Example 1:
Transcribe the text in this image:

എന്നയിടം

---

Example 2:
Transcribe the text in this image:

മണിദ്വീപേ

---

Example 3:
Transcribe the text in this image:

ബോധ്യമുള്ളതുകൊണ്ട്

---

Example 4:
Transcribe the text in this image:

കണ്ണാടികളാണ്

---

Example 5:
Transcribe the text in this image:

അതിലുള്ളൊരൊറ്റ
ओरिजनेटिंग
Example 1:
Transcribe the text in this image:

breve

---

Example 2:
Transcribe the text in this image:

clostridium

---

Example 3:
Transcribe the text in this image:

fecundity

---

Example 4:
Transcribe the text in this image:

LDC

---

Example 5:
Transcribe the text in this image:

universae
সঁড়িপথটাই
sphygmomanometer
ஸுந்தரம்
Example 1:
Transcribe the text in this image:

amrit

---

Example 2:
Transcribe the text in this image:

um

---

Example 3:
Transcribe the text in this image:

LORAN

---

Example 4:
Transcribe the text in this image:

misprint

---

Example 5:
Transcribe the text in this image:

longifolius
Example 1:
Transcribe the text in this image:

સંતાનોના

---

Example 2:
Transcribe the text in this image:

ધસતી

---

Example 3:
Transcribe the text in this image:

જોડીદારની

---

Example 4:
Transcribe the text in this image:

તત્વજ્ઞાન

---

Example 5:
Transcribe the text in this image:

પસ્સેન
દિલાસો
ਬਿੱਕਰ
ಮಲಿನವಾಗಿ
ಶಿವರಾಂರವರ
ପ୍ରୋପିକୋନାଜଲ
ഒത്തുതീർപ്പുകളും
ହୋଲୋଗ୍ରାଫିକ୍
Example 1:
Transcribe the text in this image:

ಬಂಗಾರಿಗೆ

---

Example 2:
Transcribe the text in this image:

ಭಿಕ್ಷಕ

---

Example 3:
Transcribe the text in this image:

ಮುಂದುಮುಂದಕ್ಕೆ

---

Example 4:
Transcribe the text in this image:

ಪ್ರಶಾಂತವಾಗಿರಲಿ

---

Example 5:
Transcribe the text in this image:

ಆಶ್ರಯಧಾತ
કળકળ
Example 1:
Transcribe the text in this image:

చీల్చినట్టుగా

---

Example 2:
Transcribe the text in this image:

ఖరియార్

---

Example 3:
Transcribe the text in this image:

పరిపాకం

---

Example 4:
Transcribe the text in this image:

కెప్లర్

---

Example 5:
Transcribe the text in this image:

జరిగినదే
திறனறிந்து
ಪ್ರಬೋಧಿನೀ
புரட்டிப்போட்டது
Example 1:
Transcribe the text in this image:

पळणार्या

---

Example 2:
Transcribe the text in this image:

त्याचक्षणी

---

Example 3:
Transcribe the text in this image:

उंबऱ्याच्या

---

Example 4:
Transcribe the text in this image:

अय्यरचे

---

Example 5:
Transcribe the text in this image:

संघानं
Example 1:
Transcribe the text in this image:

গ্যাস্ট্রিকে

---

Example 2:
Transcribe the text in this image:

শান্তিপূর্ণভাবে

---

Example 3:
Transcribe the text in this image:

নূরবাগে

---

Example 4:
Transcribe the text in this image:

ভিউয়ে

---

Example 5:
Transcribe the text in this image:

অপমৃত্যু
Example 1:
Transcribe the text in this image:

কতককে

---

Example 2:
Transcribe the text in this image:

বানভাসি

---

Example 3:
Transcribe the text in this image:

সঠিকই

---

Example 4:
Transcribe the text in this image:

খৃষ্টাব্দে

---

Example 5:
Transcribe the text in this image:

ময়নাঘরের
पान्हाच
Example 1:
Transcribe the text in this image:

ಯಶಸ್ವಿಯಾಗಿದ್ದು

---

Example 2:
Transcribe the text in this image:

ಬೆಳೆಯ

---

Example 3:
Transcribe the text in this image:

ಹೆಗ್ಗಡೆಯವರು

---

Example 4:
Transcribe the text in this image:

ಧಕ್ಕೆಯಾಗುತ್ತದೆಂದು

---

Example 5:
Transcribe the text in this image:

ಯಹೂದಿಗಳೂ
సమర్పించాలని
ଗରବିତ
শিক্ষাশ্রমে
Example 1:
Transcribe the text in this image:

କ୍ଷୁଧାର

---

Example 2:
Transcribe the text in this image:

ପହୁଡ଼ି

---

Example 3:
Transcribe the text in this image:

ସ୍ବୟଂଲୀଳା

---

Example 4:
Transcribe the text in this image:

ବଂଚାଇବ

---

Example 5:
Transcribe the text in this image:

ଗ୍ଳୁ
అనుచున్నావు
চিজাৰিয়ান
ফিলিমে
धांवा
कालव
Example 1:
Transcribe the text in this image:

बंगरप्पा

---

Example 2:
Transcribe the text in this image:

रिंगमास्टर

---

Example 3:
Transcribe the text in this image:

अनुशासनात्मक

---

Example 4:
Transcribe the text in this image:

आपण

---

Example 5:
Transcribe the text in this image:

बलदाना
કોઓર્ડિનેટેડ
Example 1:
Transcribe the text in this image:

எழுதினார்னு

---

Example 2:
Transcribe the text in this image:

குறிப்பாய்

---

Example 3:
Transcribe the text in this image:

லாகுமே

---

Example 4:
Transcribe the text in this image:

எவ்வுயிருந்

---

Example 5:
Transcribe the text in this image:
◇ ◇ ◇ ◇
Task objective: All the records, from start to finish, are to be repeated exactly.

Reply to the task:
Example 1:
Transcribe the text in this image:

എന്നയിടം

---

Example 2:
Transcribe the text in this image:

മണിദ്വീപേ

---

Example 3:
Transcribe the text in this image:

ബോധ്യമുള്ളതുകൊണ്ട്

---

Example 4:
Transcribe the text in this image:

കണ്ണാടികളാണ്

---

Example 5:
Transcribe the text in this image:

അതിലുള്ളൊരൊറ്റ
ओरिजनेटिंग
Example 1:
Transcribe the text in this image:

breve

---

Example 2:
Transcribe the text in this image:

clostridium

---

Example 3:
Transcribe the text in this image:

fecundity

---

Example 4:
Transcribe the text in this image:

LDC

---

Example 5:
Transcribe the text in this image:

universae
সঁড়িপথটাই
sphygmomanometer
ஸுந்தரம்
Example 1:
Transcribe the text in this image:

amrit

---

Example 2:
Transcribe the text in this image:

um

---

Example 3:
Transcribe the text in this image:

LORAN

---

Example 4:
Transcribe the text in this image:

misprint

---

Example 5:
Transcribe the text in this image:

longifolius
Example 1:
Transcribe the text in this image:

સંતાનોના

---

Example 2:
Transcribe the text in this image:

ધસતી

---

Example 3:
Transcribe the text in this image:

જોડીદારની

---

Example 4:
Transcribe the text in this image:

તત્વજ્ઞાન

---

Example 5:
Transcribe the text in this image:

પસ્સેન
દિલાસો
ਬਿੱਕਰ
ಮಲಿನವಾಗಿ
ಶಿವರಾಂರವರ
ପ୍ରୋପିକୋନାଜଲ
ഒത്തുതീർപ്പുകളും
ହୋଲୋଗ୍ରାଫିକ୍
Example 1:
Transcribe the text in this image:

ಬಂಗಾರಿಗೆ

---

Example 2:
Transcribe the text in this image:

ಭಿಕ್ಷಕ

---

Example 3:
Transcribe the text in this image:

ಮುಂದುಮುಂದಕ್ಕೆ

---

Example 4:
Transcribe the text in this image:

ಪ್ರಶಾಂತವಾಗಿರಲಿ

---

Example 5:
Transcribe the text in this image:

ಆಶ್ರಯಧಾತ
કળકળ
Example 1:
Transcribe the text in this image:

చీల్చినట్టుగా

---

Example 2:
Transcribe the text in this image:

ఖరియార్

---

Example 3:
Transcribe the text in this image:

పరిపాకం

---

Example 4:
Transcribe the text in this image:

కెప్లర్

---

Example 5:
Transcribe the text in this image:

జరిగినదే
திறனறிந்து
ಪ್ರಬೋಧಿನೀ
புரட்டிப்போட்டது
Example 1:
Transcribe the text in this image:

पळणार्या

---

Example 2:
Transcribe the text in this image:

त्याचक्षणी

---

Example 3:
Transcribe the text in this image:

उंबऱ्याच्या

---

Example 4:
Transcribe the text in this image:

अय्यरचे

---

Example 5:
Transcribe the text in this image:

संघानं
Example 1:
Transcribe the text in this image:

গ্যাস্ট্রিকে

---

Example 2:
Transcribe the text in this image:

শান্তিপূর্ণভাবে

---

Example 3:
Transcribe the text in this image:

নূরবাগে

---

Example 4:
Transcribe the text in this image:

ভিউয়ে

---

Example 5:
Transcribe the text in this image:

অপমৃত্যু
Example 1:
Transcribe the text in this image:

কতককে

---

Example 2:
Transcribe the text in this image:

বানভাসি

---

Example 3:
Transcribe the text in this image:

সঠিকই

---

Example 4:
Transcribe the text in this image:

খৃষ্টাব্দে

---

Example 5:
Transcribe the text in this image:

ময়নাঘরের
पान्हाच
Example 1:
Transcribe the text in this image:

ಯಶಸ್ವಿಯಾಗಿದ್ದು

---

Example 2:
Transcribe the text in this image:

ಬೆಳೆಯ

---

Example 3:
Transcribe the text in this image:

ಹೆಗ್ಗಡೆಯವರು

---

Example 4:
Transcribe the text in this image:

ಧಕ್ಕೆಯಾಗುತ್ತದೆಂದು

---

Example 5:
Transcribe the text in this image:

ಯಹೂದಿಗಳೂ
సమర్పించాలని
ଗରବିତ
শিক্ষাশ্রমে
Example 1:
Transcribe the text in this image:

କ୍ଷୁଧାର

---

Example 2:
Transcribe the text in this image:

ପହୁଡ଼ି

---

Example 3:
Transcribe the text in this image:

ସ୍ବୟଂଲୀଳା

---

Example 4:
Transcribe the text in this image:

ବଂଚାଇବ

---

Example 5:
Transcribe the text in this image:

ଗ୍ଳୁ
అనుచున్నావు
চিজাৰিয়ান
ফিলিমে
धांवा
कालव
Example 1:
Transcribe the text in this image:

बंगरप्पा

---

Example 2:
Transcribe the text in this image:

रिंगमास्टर

---

Example 3:
Transcribe the text in this image:

अनुशासनात्मक

---

Example 4:
Transcribe the text in this image:

आपण

---

Example 5:
Transcribe the text in this image:

बलदाना
કોઓર્ડિનેટેડ
Example 1:
Transcribe the text in this image:

எழுதினார்னு

---

Example 2:
Transcribe the text in this image:

குறிப்பாய்

---

Example 3:
Transcribe the text in this image:

லாகுமே

---

Example 4:
Transcribe the text in this image:

எவ்வுயிருந்

---

Example 5:
Transcribe the text in this image:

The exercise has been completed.